I Ain’t Playin’ ends with Diunna’s friend Deitra Farr’s declaration “My Turn, My Time.” This is classic soul announcing to the world that she’s coming on through.
Little Village defines itself as a 501c3 nonprofit record company that seeks to shine the light of awareness on musicians that might not otherwise be heard, and in doing so furthers the idea that a life filled with diverse music builds empathy making for stronger communities and a better world. All proceeds from sales of the albums are given back to the artists as a way to promote artist agency and ownership of their work. Recording an artist helps them connect to their community, while providing Little Village with an opportunity to share their music with the world and win the artist acclaim.
“I’ve only had to deal with (a perception that I’m an ignorant black woman) in the United States. Because of the fact I’ve had to do it all myself because I could not get an agent to bring me on their roster out of all the years I’ve tried. Since we’ve been in the pandemic, I have not wanted to get an agent, especially a blues agent, because they kind of circled the wagons on me, you know what I mean?”

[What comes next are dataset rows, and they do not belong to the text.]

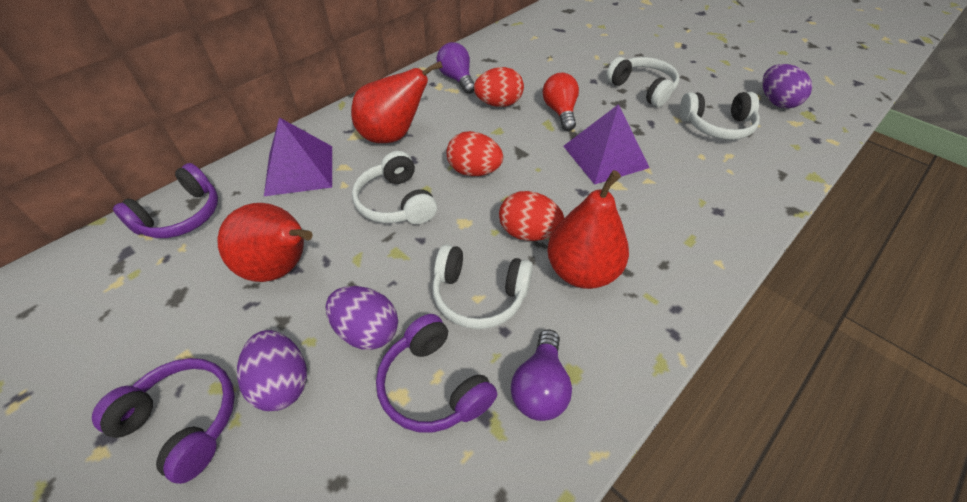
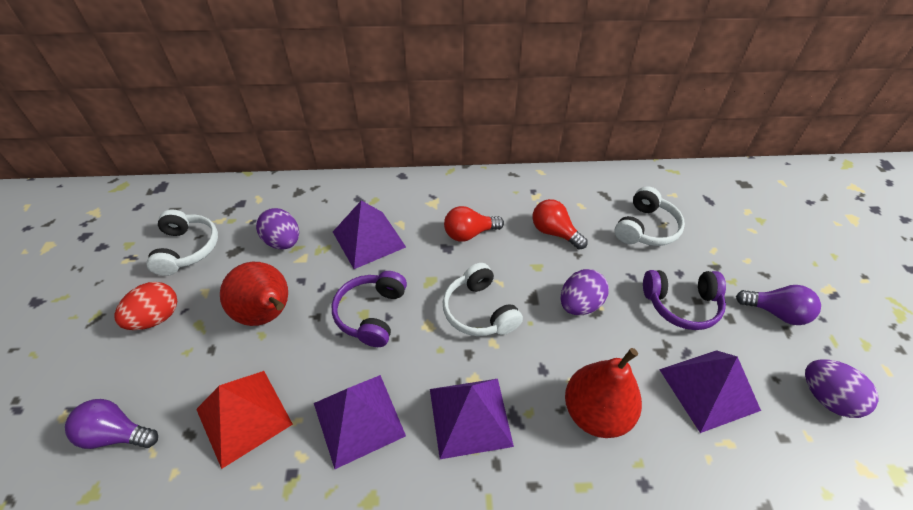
purple headphones: 3 -> 2
purple pyramid: 2 -> 4
red egg: 3 -> 1
red light bulb: 1 -> 2
red pear: 3 -> 2
red pyramid: 0 -> 1
white headphones: 4 -> 3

Diunna’s history of dealing with agents is problematic. “Why would you charge me 20% when you charge most other people on your roster 10%? I was told ‘because I can get larger contracts for you.’ You know all these people I’m talking about, but I won’t name them right now.
“I said to Bob Margolin when I finally was able to speak after seeing George Floyd murdered. I knew him as George Terry, and I knew his mother, and I knew his brother. They lived right across the street from my house and office. I said, ‘Why are white people so afraid of black skin? What is it about this black skin?’”
It’s learned, I told Diunna.
“Yes, I know.”
I told Diunna that I have eight grandchildren. They’re not afraid of black people. The hatred is learned.
“But people fear what they don’t know, and that feeling that you gotta knock this person down to make yourself feel big. I’m just so damn tired.
“I’m just so damned tired.”
If paying your dues to play the blues were still the most important measure of success, Diunna Greenleaf would be a superstar. And if that superstardom rested in an artist’s latest release her crown would be secure.